Yes. An Idaho C-Corporation pays a flat 21% taxes on the profits at the corporate level first. The Idaho C-Corporation will file its tax return separate from all owners/shareholders. After that, individual shareholders pay taxes on dividends paid by the corporation at a reduced, qualified dividend rate.

Can an Idaho C-corporation own an LLC in Coeur d’Alene?

  • Since a C-corporation is its own legal identity (with natural human-like rights), a C corporation can own an interest in an LLC.
  • An LLC has little rules on who can have ownership/membership, and A C-corporation has little to no regulations on what it can own. This is an excellent paring.

Can an Idaho C-corporation own an S-corporation?
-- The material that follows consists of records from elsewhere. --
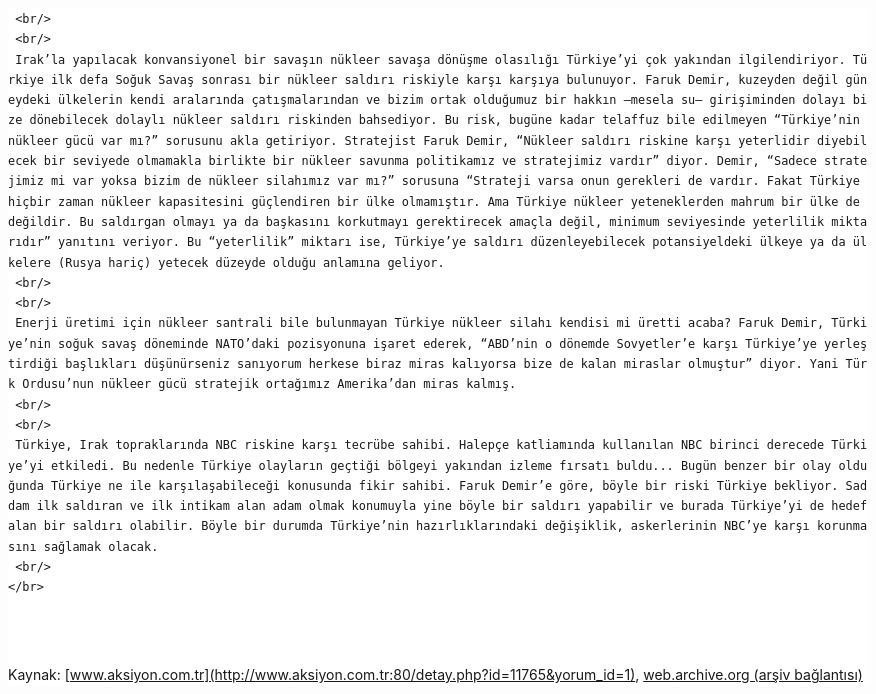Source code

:      <br/>
     <br/>
     Irak’la yapılacak konvansiyonel bir savaşın nükleer savaşa dönüşme olasılığı Türkiye’yi çok yakından ilgilendiriyor. Türkiye ilk defa Soğuk Savaş sonrası bir nükleer saldırı riskiyle karşı karşıya bulunuyor. Faruk Demir, kuzeyden değil güneydeki ülkelerin kendi aralarında çatışmalarından ve bizim ortak olduğumuz bir hakkın —mesela su— girişiminden dolayı bize dönebilecek dolaylı nükleer saldırı riskinden bahsediyor. Bu risk, bugüne kadar telaffuz bile edilmeyen “Türkiye’nin nükleer gücü var mı?” sorusunu akla getiriyor. Stratejist Faruk Demir, “Nükleer saldırı riskine karşı yeterlidir diyebilecek bir seviyede olmamakla birlikte bir nükleer savunma politikamız ve stratejimiz vardır” diyor. Demir, “Sadece stratejimiz mi var yoksa bizim de nükleer silahımız var mı?” sorusuna “Strateji varsa onun gerekleri de vardır. Fakat Türkiye hiçbir zaman nükleer kapasitesini güçlendiren bir ülke olmamıştır. Ama Türkiye nükleer yeteneklerden mahrum bir ülke de değildir. Bu saldırgan olmayı ya da başkasını korkutmayı gerektirecek amaçla değil, minimum seviyesinde yeterlilik miktarıdır” yanıtını veriyor. Bu “yeterlilik” miktarı ise, Türkiye’ye saldırı düzenleyebilecek potansiyeldeki ülkeye ya da ülkelere (Rusya hariç) yetecek düzeyde olduğu anlamına geliyor.
     <br/>
     <br/>
     Enerji üretimi için nükleer santrali bile bulunmayan Türkiye nükleer silahı kendisi mi üretti acaba? Faruk Demir, Türkiye’nin soğuk savaş döneminde NATO’daki pozisyonuna işaret ederek, “ABD’nin o dönemde Sovyetler’e karşı Türkiye’ye yerleştirdiği başlıkları düşünürseniz sanıyorum herkese biraz miras kalıyorsa bize de kalan miraslar olmuştur” diyor. Yani Türk Ordusu’nun nükleer gücü stratejik ortağımız Amerika’dan miras kalmış.
     <br/>
     <br/>
     Türkiye, Irak topraklarında NBC riskine karşı tecrübe sahibi. Halepçe katliamında kullanılan NBC birinci derecede Türkiye’yi etkiledi. Bu nedenle Türkiye olayların geçtiği bölgeyi yakından izleme fırsatı buldu... Bugün benzer bir olay olduğunda Türkiye ne ile karşılaşabileceği konusunda fikir sahibi. Faruk Demir’e göre, böyle bir riski Türkiye bekliyor. Saddam ilk saldıran ve ilk intikam alan adam olmak konumuyla yine böyle bir saldırı yapabilir ve burada Türkiye’yi de hedef alan bir saldırı olabilir. Böyle bir durumda Türkiye’nin hazırlıklarındaki değişiklik, askerlerinin NBC’ye karşı korunmasını sağlamak olacak.
     <br/>
    </br>
   </br>
  </font>
  <br/>
  
 </p>
</div>


Kaynak: [www.aksiyon.com.tr](http://www.aksiyon.com.tr:80/detay.php?id=11765&yorum_id=1), [web.archive.org (arşiv bağlantısı)](http://web.archive.org/web/20060117125602/http://www.aksiyon.com.tr:80/detay.php?id=11765&yorum_id=1)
  • An Idaho S-corporation can own a C-corporation.
  • But a C-corporation cannot own an S-corporation.
  • An S-corporation has little rules about what it can own but has strict rules on who can own it. Idaho S-corporations can only be owned by an individual, who is the US. Citizen or a single-member LLC that is taxed as an Idaho Sole Proprietor.
  • Whereas the Idaho C-corporation has little rules about who can own it, or what it can own, but would be disqualified to purchase shares of an Idaho S-Corporation. The Idaho C-corporation is neither an individual nor a single-member LLC being taxed as a pass-through, which are the requirements for an Idaho S-corporation ownership.

Filing an Idaho C-Corporation 

An Idaho C-Corporation can have considerable advantages to pass-through entities as to greater fringe benefits. As employees, owner-employees of an Idaho C-Corporation qualify for certain employee fringe benefits.

Example: Idaho Health insurance can be wholly tax-free to Idaho C-Corporation owner-employees (through full deduction by the C-Corporation and full tax exemption for the owner-employee).

Another advantage of the Idaho C-Corporation is that they are less likely to be subject to passive loss deduction limitations. These limit the opportunity to deduct losses from activities the taxpayer doesn’t “materially participate” in, against income from investments or other businesses.

Another tax disadvantage of Idaho C-Corporation status is its limited ability to report for tax purposes on the cash method of accounting, which generally defers tax as compared to the accrual method.